» **WHAT IS REQUIRED**: Continue the passage on how ByteString and Text differ from lists, picking up after its last sentence.

Differences from lists
For all the similarity with lists, there are certainly some
differences which need to be pointed out:
-
Lists are polymorphic, in that they can hold multiple
types. ByteString
and Text
are both monomorphic, holding only
Word8
and Char
, respectively. This affects the type of
functions like map
, and prevents instances of typeclasses like
Functor
and Foldable
.
-
Both of these datatypes are strict, as opposed to lists, which are
lazy. You can demonstrate this with:
#!/usr/bin/env stack
-- stack --resolver lts-12.21 script
import qualified Data.ByteString as S
import qualified Data.ByteString.Char8 as S8
import qualified Data.Text as T
main :: IO ()
main = do
print $ take 5 ['h', 'e', 'l', 'l', 'o', undefined]
print $ T.take 5 $ T.pack ['h', 'e', 'l', 'l', 'o', undefined]
print $ S.take 5 $ S8.pack ['h', 'e', 'l', 'l', 'o', undefined]
The first line based on lists will print "hello"

» **MATERIAL SHOWN**:
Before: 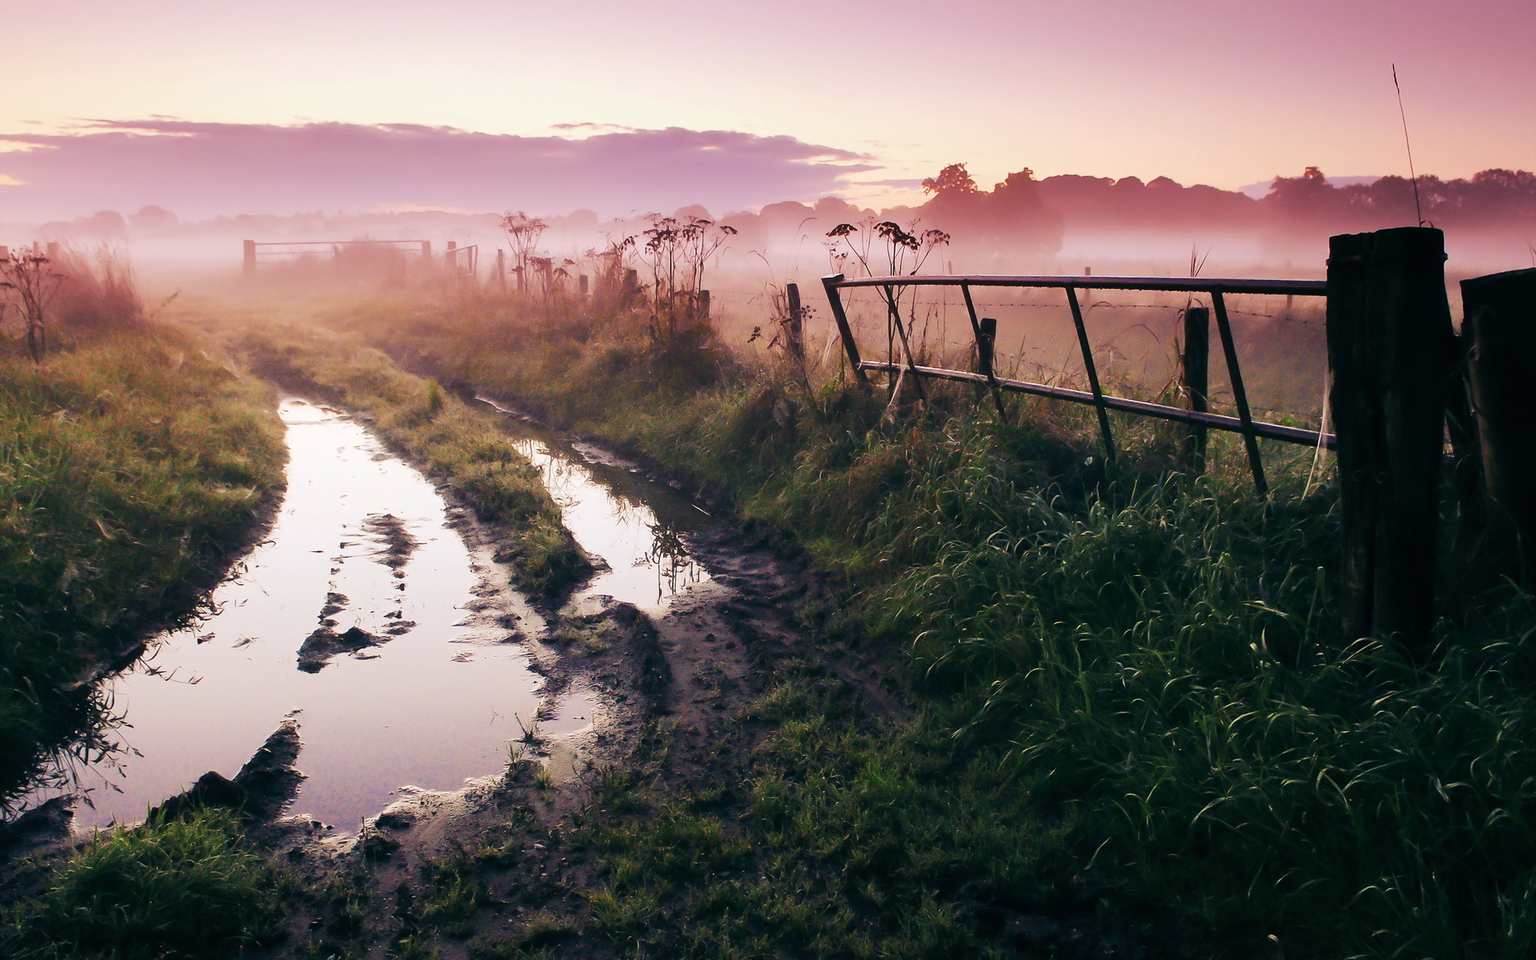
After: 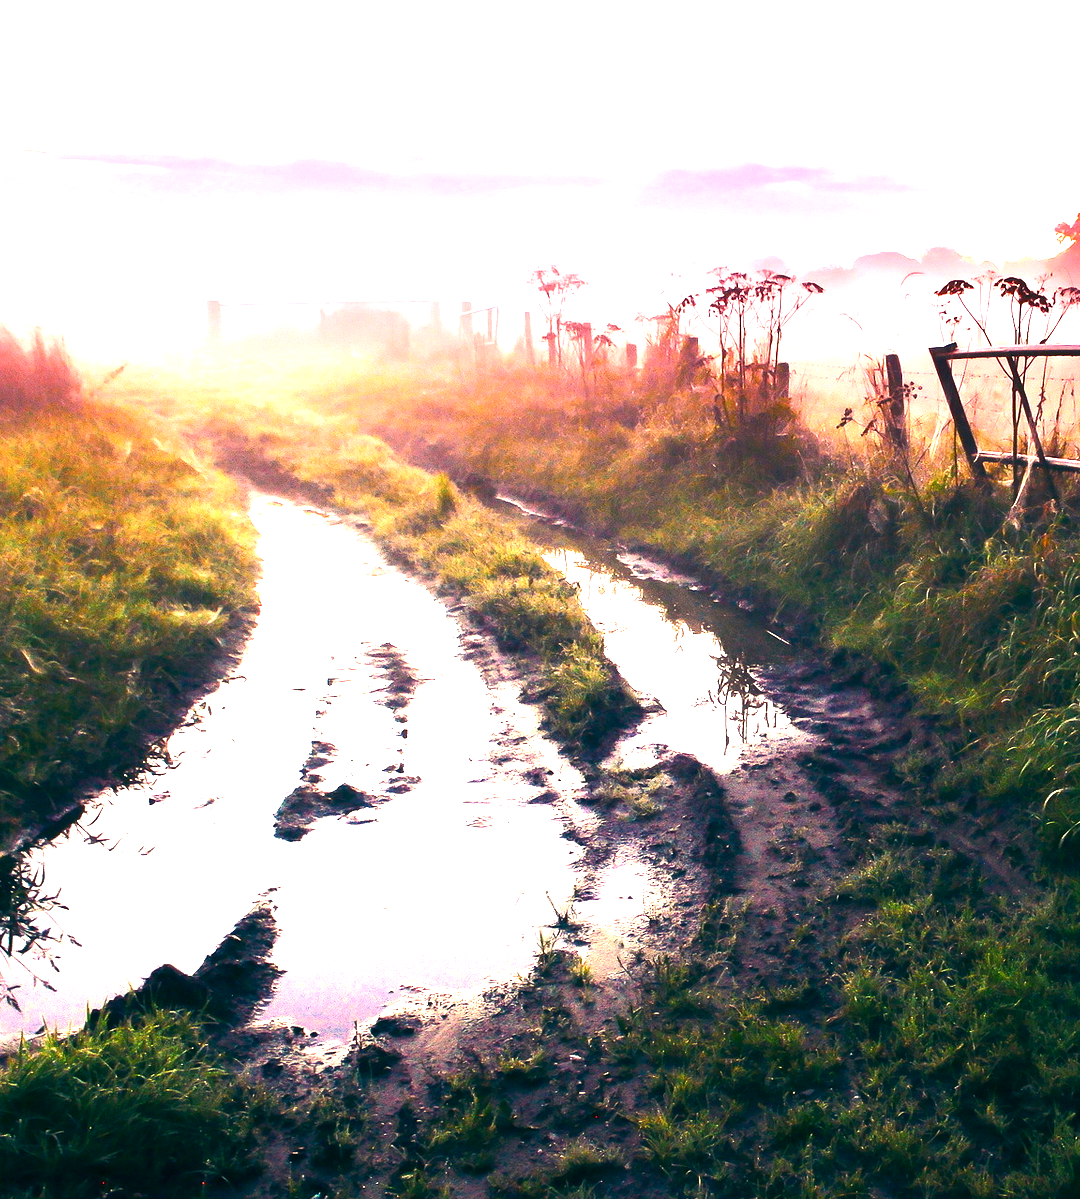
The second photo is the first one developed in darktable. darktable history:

--

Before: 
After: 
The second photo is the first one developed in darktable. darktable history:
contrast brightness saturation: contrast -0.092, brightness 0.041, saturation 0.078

» **ANSWER TO THE EXERCISE**:
, whereas both
of the following lines will throw an exception.
-
The memory representation of ByteString
and Text
is packed
into a memory buffer, avoiding heap objects, pointer indirection,
and improving cache friendliness of algorithms. Lists have a far
higher memory overhead for the same data payload.
-
As a result of the previous two points, ByteString
and Text
are both finite data structures, as opposed to lists which provide
for infinite data representation. (Though see below for comments
on lazy ByteString
and Text
.)
Converting between ByteString and Text
A Text
value represents a sequence of Unicode code points, whereas a
ByteString
represents a sequence of bytes. In order to convert
between these two concepts, you need to select a character
encoding. Many common encodings are available in
Data.Text.Encoding
. Let's play with some of this:
#!/usr/bin/env stack
-- stack --resolver lts-12.21 script
{-# LANGUAGE OverloadedStrings #-}
import qualified Data.ByteString as S
import qualified Data.Text as T
import qualified Data.Text.Encoding as TE
main :: IO ()
main = do
let text = "This is some text, with non-Latin chars: שלום"
bs = TE.encodeUtf8 text
S.writeFile "content.txt" bs
bs2 <- S.readFile "content.txt"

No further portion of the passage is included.